== Segment start ==

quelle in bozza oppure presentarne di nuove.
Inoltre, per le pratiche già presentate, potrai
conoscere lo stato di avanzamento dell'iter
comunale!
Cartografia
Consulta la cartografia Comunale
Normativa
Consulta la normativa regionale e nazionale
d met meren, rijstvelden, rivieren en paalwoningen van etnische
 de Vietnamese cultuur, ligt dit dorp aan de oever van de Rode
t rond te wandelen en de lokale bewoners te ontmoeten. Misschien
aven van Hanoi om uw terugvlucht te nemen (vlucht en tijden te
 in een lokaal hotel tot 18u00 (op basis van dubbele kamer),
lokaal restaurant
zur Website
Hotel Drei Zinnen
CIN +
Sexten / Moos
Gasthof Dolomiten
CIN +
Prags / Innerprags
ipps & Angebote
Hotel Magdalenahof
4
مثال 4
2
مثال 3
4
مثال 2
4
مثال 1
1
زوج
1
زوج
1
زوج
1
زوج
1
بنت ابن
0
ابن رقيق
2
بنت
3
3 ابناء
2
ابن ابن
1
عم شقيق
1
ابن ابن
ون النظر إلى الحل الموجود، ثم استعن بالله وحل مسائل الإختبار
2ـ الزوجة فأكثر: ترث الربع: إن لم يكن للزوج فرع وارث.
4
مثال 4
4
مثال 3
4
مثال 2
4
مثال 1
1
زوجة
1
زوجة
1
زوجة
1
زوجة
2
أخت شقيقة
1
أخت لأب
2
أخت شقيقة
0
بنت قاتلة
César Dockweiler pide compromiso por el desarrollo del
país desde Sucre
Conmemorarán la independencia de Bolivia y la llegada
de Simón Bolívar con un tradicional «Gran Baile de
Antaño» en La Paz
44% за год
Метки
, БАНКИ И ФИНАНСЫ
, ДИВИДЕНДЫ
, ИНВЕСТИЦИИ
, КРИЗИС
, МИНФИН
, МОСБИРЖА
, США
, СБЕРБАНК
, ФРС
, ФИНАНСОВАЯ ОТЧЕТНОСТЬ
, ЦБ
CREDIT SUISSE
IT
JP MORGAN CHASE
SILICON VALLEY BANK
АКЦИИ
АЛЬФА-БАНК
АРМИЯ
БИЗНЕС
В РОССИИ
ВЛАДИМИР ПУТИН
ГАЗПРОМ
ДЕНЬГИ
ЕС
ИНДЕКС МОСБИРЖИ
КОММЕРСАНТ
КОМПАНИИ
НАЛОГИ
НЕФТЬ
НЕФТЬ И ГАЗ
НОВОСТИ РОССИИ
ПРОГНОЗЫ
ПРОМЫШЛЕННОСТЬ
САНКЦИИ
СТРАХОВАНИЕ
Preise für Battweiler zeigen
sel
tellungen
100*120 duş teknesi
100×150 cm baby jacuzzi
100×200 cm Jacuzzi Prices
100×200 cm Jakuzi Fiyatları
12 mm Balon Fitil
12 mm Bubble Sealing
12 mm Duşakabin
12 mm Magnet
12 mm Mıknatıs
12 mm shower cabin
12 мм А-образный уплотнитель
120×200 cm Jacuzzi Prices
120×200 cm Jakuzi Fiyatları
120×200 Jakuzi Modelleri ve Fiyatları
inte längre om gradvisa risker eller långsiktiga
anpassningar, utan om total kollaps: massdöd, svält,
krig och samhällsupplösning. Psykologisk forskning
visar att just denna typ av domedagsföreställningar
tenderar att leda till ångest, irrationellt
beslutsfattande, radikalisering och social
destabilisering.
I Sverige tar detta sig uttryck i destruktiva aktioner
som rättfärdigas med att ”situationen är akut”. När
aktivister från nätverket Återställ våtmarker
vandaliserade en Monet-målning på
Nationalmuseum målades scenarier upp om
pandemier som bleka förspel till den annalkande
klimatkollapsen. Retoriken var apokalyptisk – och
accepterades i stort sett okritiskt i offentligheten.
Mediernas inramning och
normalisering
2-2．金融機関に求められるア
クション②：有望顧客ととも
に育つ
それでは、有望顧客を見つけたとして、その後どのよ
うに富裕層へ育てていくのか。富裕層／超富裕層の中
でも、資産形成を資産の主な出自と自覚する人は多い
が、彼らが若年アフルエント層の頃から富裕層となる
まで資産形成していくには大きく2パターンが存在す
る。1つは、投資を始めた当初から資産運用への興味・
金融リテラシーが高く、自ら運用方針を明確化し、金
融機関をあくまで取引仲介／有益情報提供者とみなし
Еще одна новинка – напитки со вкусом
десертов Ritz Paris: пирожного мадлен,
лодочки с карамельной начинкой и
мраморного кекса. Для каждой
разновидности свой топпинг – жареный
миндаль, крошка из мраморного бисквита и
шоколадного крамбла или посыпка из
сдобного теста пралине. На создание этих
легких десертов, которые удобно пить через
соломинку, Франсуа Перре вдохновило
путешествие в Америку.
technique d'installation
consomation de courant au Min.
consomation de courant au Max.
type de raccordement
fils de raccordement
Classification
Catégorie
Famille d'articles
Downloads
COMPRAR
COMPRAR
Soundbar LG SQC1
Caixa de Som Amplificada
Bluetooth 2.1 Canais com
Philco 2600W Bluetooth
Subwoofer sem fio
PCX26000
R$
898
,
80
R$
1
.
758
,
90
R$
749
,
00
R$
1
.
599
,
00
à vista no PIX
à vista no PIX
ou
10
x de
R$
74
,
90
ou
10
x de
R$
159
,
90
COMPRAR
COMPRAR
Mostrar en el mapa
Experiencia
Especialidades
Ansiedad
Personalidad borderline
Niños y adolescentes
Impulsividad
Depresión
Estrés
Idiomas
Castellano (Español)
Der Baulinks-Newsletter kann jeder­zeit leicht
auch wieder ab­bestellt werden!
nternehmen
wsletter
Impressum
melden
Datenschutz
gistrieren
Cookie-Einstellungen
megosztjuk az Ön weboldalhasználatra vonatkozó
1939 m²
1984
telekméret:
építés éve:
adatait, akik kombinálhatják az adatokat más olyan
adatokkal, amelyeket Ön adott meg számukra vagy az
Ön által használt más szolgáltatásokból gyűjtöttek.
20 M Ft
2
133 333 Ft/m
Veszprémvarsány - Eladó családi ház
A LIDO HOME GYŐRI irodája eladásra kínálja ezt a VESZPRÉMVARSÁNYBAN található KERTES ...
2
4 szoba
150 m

== Segment end ==

→ **HOW TO COMPLETE THIS TASK**
Every record here must be output exactly, word for word.

→ **WRITTEN ANSWER**
quelle in bozza oppure presentarne di nuove.
Inoltre, per le pratiche già presentate, potrai
conoscere lo stato di avanzamento dell'iter
comunale!
Cartografia
Consulta la cartografia Comunale
Normativa
Consulta la normativa regionale e nazionale
d met meren, rijstvelden, rivieren en paalwoningen van etnische
 de Vietnamese cultuur, ligt dit dorp aan de oever van de Rode
t rond te wandelen en de lokale bewoners te ontmoeten. Misschien
aven van Hanoi om uw terugvlucht te nemen (vlucht en tijden te
 in een lokaal hotel tot 18u00 (op basis van dubbele kamer),
lokaal restaurant
zur Website
Hotel Drei Zinnen
CIN +
Sexten / Moos
Gasthof Dolomiten
CIN +
Prags / Innerprags
ipps & Angebote
Hotel Magdalenahof
4
مثال 4
2
مثال 3
4
مثال 2
4
مثال 1
1
زوج
1
زوج
1
زوج
1
زوج
1
بنت ابن
0
ابن رقيق
2
بنت
3
3 ابناء
2
ابن ابن
1
عم شقيق
1
ابن ابن
ون النظر إلى الحل الموجود، ثم استعن بالله وحل مسائل الإختبار
2ـ الزوجة فأكثر: ترث الربع: إن لم يكن للزوج فرع وارث.
4
مثال 4
4
مثال 3
4
مثال 2
4
مثال 1
1
زوجة
1
زوجة
1
زوجة
1
زوجة
2
أخت شقيقة
1
أخت لأب
2
أخت شقيقة
0
بنت قاتلة
César Dockweiler pide compromiso por el desarrollo del
país desde Sucre
Conmemorarán la independencia de Bolivia y la llegada
de Simón Bolívar con un tradicional «Gran Baile de
Antaño» en La Paz
44% за год
Метки
, БАНКИ И ФИНАНСЫ
, ДИВИДЕНДЫ
, ИНВЕСТИЦИИ
, КРИЗИС
, МИНФИН
, МОСБИРЖА
, США
, СБЕРБАНК
, ФРС
, ФИНАНСОВАЯ ОТЧЕТНОСТЬ
, ЦБ
CREDIT SUISSE
IT
JP MORGAN CHASE
SILICON VALLEY BANK
АКЦИИ
АЛЬФА-БАНК
АРМИЯ
БИЗНЕС
В РОССИИ
ВЛАДИМИР ПУТИН
ГАЗПРОМ
ДЕНЬГИ
ЕС
ИНДЕКС МОСБИРЖИ
КОММЕРСАНТ
КОМПАНИИ
НАЛОГИ
НЕФТЬ
НЕФТЬ И ГАЗ
НОВОСТИ РОССИИ
ПРОГНОЗЫ
ПРОМЫШЛЕННОСТЬ
САНКЦИИ
СТРАХОВАНИЕ
Preise für Battweiler zeigen
sel
tellungen
100*120 duş teknesi
100×150 cm baby jacuzzi
100×200 cm Jacuzzi Prices
100×200 cm Jakuzi Fiyatları
12 mm Balon Fitil
12 mm Bubble Sealing
12 mm Duşakabin
12 mm Magnet
12 mm Mıknatıs
12 mm shower cabin
12 мм А-образный уплотнитель
120×200 cm Jacuzzi Prices
120×200 cm Jakuzi Fiyatları
120×200 Jakuzi Modelleri ve Fiyatları
inte längre om gradvisa risker eller långsiktiga
anpassningar, utan om total kollaps: massdöd, svält,
krig och samhällsupplösning. Psykologisk forskning
visar att just denna typ av domedagsföreställningar
tenderar att leda till ångest, irrationellt
beslutsfattande, radikalisering och social
destabilisering.
I Sverige tar detta sig uttryck i destruktiva aktioner
som rättfärdigas med att ”situationen är akut”. När
aktivister från nätverket Återställ våtmarker
vandaliserade en Monet-målning på
Nationalmuseum målades scenarier upp om
pandemier som bleka förspel till den annalkande
klimatkollapsen. Retoriken var apokalyptisk – och
accepterades i stort sett okritiskt i offentligheten.
Mediernas inramning och
normalisering
2-2．金融機関に求められるア
クション②：有望顧客ととも
に育つ
それでは、有望顧客を見つけたとして、その後どのよ
うに富裕層へ育てていくのか。富裕層／超富裕層の中
でも、資産形成を資産の主な出自と自覚する人は多い
が、彼らが若年アフルエント層の頃から富裕層となる
まで資産形成していくには大きく2パターンが存在す
る。1つは、投資を始めた当初から資産運用への興味・
金融リテラシーが高く、自ら運用方針を明確化し、金
融機関をあくまで取引仲介／有益情報提供者とみなし
Еще одна новинка – напитки со вкусом
десертов Ritz Paris: пирожного мадлен,
лодочки с карамельной начинкой и
мраморного кекса. Для каждой
разновидности свой топпинг – жареный
миндаль, крошка из мраморного бисквита и
шоколадного крамбла или посыпка из
сдобного теста пралине. На создание этих
легких десертов, которые удобно пить через
соломинку, Франсуа Перре вдохновило
путешествие в Америку.
technique d'installation
consomation de courant au Min.
consomation de courant au Max.
type de raccordement
fils de raccordement
Classification
Catégorie
Famille d'articles
Downloads
COMPRAR
COMPRAR
Soundbar LG SQC1
Caixa de Som Amplificada
Bluetooth 2.1 Canais com
Philco 2600W Bluetooth
Subwoofer sem fio
PCX26000
R$
898
,
80
R$
1
.
758
,
90
R$
749
,
00
R$
1
.
599
,
00
à vista no PIX
à vista no PIX
ou
10
x de
R$
74
,
90
ou
10
x de
R$
159
,
90
COMPRAR
COMPRAR
Mostrar en el mapa
Experiencia
Especialidades
Ansiedad
Personalidad borderline
Niños y adolescentes
Impulsividad
Depresión
Estrés
Idiomas
Castellano (Español)
Der Baulinks-Newsletter kann jeder­zeit leicht
auch wieder ab­bestellt werden!
nternehmen
wsletter
Impressum
melden
Datenschutz
gistrieren
Cookie-Einstellungen
megosztjuk az Ön weboldalhasználatra vonatkozó
1939 m²
1984
telekméret:
építés éve:
adatait, akik kombinálhatják az adatokat más olyan
adatokkal, amelyeket Ön adott meg számukra vagy az
Ön által használt más szolgáltatásokból gyűjtöttek.
20 M Ft
2
133 333 Ft/m
Veszprémvarsány - Eladó családi ház
A LIDO HOME GYŐRI irodája eladásra kínálja ezt a VESZPRÉMVARSÁNYBAN található KERTES ...
2
4 szoba
150 m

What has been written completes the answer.